The hype expounded on many genealogy/ancestry websites would suggest that the family history research hobby is one of the most popular worldwide, and is growing steadly stronger. However, despite the huge growth in the amount of data available on the internet, and television programs such as "Who do you think you are?", the hobby has been in gradual decline for quite a few years.
What evidence supports this claim? Membership of genealogy societies is falling. Circulation of family tree magazines is falling. More surprisingly, the number of internet search engine queries is falling. According to the Google Trends graph below, there has been a progressive decline of about 60% since 2004!

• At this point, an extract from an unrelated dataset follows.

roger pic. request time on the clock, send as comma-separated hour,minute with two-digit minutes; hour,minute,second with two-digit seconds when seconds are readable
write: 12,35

Of course, on the other hand, the growth of data available at the FamilySearch website and some of the commercial organizations has been phenomenal. Family history data is now big business. Perhaps the drop in search engine traffic is made up for by direct searches of these sites. Similarly, the growth in subscriptions to the commercial websites probably more than makes up for the fall in membership of genealogy societies and circulation of family tree magazines.
Locally, in South Australia, things are much the same as elsewhere. Society membership is generally dropping. However, Genealogy SA has recently released BDM indexes on its website and has reported a marked increase in its traffic as a result. This is good for South Australian family history researchers. Unfortunately, the major commercial websites haven't included much South Australian material, but we can, of course, make good use of their extensive British and worldwide data.
Here, at FamilyHistorySA, we've been able to buck the trend, with traffic increasing year-by-year until now. But, as this year (2012) progresses, we are experiencing a decline for the first time, commencing with the introduction of the SA BDM indexes. We're doing our best to reverse the trend by adding new databases and more detail to existing ones, but only time will tell...
PS. Quite by accident we've discovered another major cause of our reducing numbers. On 18 September 2012 the National Library's excellent digitised newspaper database was offline for several hours. During this time our web traffic increased dramatically. Soon after the newspapers came back online, our numbers fell back to the current normal.